*Work instructions:* Output exactly the lines that come between the start of the material and the line containing "X140390000Y-53340000D03*", both ends included, with the pictures omitted.

*Data for analysis:*

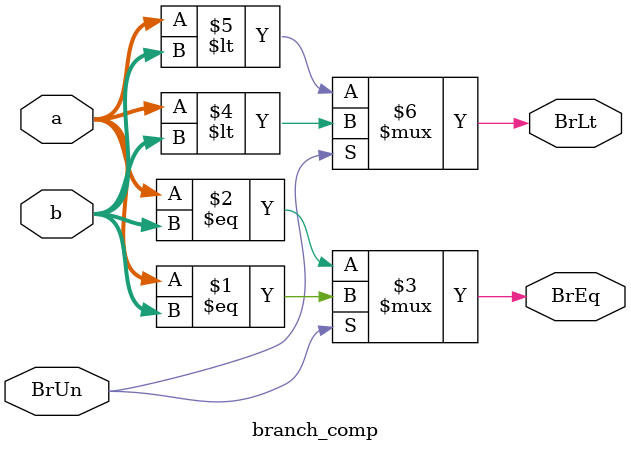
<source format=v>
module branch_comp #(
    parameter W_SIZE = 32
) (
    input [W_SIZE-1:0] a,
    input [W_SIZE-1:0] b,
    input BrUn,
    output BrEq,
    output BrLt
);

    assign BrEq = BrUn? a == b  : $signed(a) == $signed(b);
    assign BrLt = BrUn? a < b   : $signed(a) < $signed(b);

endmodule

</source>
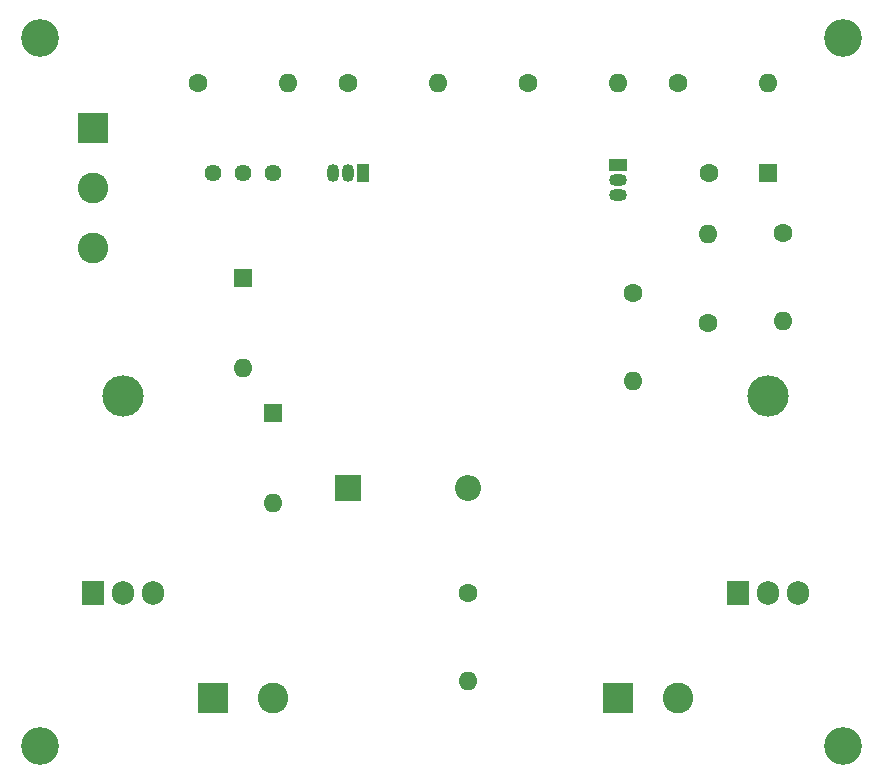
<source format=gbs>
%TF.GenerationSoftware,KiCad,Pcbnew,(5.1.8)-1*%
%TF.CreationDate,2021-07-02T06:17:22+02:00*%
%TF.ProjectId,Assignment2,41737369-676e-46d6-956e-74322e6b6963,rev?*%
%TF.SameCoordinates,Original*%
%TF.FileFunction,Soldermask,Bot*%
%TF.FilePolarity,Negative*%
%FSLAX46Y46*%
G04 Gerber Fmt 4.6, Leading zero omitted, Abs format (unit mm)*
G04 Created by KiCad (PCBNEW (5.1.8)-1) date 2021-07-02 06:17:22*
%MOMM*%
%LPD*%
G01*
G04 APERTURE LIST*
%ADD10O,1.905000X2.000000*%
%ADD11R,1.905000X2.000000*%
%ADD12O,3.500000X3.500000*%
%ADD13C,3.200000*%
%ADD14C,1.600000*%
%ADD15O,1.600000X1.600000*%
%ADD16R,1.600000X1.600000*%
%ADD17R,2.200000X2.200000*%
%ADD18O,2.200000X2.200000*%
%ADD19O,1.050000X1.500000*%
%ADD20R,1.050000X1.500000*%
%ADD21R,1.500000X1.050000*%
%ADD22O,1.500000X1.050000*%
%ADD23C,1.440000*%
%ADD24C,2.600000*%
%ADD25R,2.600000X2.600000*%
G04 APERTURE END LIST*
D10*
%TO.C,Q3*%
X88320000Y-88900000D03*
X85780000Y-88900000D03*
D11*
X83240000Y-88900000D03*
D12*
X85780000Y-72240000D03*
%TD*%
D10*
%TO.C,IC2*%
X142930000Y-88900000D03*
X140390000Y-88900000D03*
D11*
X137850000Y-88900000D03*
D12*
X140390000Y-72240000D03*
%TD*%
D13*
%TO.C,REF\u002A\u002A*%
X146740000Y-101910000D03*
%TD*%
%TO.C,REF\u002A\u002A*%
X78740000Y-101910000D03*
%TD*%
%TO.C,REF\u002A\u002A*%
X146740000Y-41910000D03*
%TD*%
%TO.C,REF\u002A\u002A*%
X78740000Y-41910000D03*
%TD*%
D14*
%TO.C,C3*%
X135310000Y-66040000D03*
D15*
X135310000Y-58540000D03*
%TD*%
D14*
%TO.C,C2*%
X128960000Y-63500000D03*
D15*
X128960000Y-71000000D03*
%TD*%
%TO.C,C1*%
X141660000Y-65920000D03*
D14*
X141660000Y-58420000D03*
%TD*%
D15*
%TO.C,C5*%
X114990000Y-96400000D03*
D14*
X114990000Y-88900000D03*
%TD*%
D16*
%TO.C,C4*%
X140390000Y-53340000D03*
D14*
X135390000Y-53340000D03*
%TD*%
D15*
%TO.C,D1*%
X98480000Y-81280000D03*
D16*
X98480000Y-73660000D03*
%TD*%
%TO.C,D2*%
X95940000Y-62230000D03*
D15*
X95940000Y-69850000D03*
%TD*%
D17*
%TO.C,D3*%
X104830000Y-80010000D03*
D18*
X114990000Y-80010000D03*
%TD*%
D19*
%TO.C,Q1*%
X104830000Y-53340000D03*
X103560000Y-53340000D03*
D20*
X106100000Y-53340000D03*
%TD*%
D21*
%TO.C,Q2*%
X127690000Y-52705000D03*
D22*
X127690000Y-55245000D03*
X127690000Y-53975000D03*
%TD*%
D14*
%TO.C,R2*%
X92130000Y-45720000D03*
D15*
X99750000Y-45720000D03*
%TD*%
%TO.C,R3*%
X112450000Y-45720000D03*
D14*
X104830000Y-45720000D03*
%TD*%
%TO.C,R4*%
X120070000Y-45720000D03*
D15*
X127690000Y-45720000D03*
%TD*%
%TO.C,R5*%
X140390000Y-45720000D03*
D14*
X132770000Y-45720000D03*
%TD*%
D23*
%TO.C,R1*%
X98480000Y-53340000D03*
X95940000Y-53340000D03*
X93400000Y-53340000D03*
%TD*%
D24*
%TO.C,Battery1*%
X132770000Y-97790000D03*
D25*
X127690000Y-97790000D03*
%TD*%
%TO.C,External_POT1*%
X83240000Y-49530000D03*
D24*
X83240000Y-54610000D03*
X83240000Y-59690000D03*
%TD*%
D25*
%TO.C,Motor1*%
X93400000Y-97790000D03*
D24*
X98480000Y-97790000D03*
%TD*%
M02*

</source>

*Result below:*
<source format=v>
module branch_comp #(
    parameter W_SIZE = 32
) (
    input [W_SIZE-1:0] a,
    input [W_SIZE-1:0] b,
    input BrUn,
    output BrEq,
    output BrLt
);

    assign BrEq = BrUn? a == b  : $signed(a) == $signed(b);
    assign BrLt = BrUn? a < b   : $signed(a) < $signed(b);

endmodule

</source>
<source format=gbs>
%TF.GenerationSoftware,KiCad,Pcbnew,(5.1.8)-1*%
%TF.CreationDate,2021-07-02T06:17:22+02:00*%
%TF.ProjectId,Assignment2,41737369-676e-46d6-956e-74322e6b6963,rev?*%
%TF.SameCoordinates,Original*%
%TF.FileFunction,Soldermask,Bot*%
%TF.FilePolarity,Negative*%
%FSLAX46Y46*%
G04 Gerber Fmt 4.6, Leading zero omitted, Abs format (unit mm)*
G04 Created by KiCad (PCBNEW (5.1.8)-1) date 2021-07-02 06:17:22*
%MOMM*%
%LPD*%
G01*
G04 APERTURE LIST*
%ADD10O,1.905000X2.000000*%
%ADD11R,1.905000X2.000000*%
%ADD12O,3.500000X3.500000*%
%ADD13C,3.200000*%
%ADD14C,1.600000*%
%ADD15O,1.600000X1.600000*%
%ADD16R,1.600000X1.600000*%
%ADD17R,2.200000X2.200000*%
%ADD18O,2.200000X2.200000*%
%ADD19O,1.050000X1.500000*%
%ADD20R,1.050000X1.500000*%
%ADD21R,1.500000X1.050000*%
%ADD22O,1.500000X1.050000*%
%ADD23C,1.440000*%
%ADD24C,2.600000*%
%ADD25R,2.600000X2.600000*%
G04 APERTURE END LIST*
D10*
%TO.C,Q3*%
X88320000Y-88900000D03*
X85780000Y-88900000D03*
D11*
X83240000Y-88900000D03*
D12*
X85780000Y-72240000D03*
%TD*%
D10*
%TO.C,IC2*%
X142930000Y-88900000D03*
X140390000Y-88900000D03*
D11*
X137850000Y-88900000D03*
D12*
X140390000Y-72240000D03*
%TD*%
D13*
%TO.C,REF\u002A\u002A*%
X146740000Y-101910000D03*
%TD*%
%TO.C,REF\u002A\u002A*%
X78740000Y-101910000D03*
%TD*%
%TO.C,REF\u002A\u002A*%
X146740000Y-41910000D03*
%TD*%
%TO.C,REF\u002A\u002A*%
X78740000Y-41910000D03*
%TD*%
D14*
%TO.C,C3*%
X135310000Y-66040000D03*
D15*
X135310000Y-58540000D03*
%TD*%
D14*
%TO.C,C2*%
X128960000Y-63500000D03*
D15*
X128960000Y-71000000D03*
%TD*%
%TO.C,C1*%
X141660000Y-65920000D03*
D14*
X141660000Y-58420000D03*
%TD*%
D15*
%TO.C,C5*%
X114990000Y-96400000D03*
D14*
X114990000Y-88900000D03*
%TD*%
D16*
%TO.C,C4*%
X140390000Y-53340000D03*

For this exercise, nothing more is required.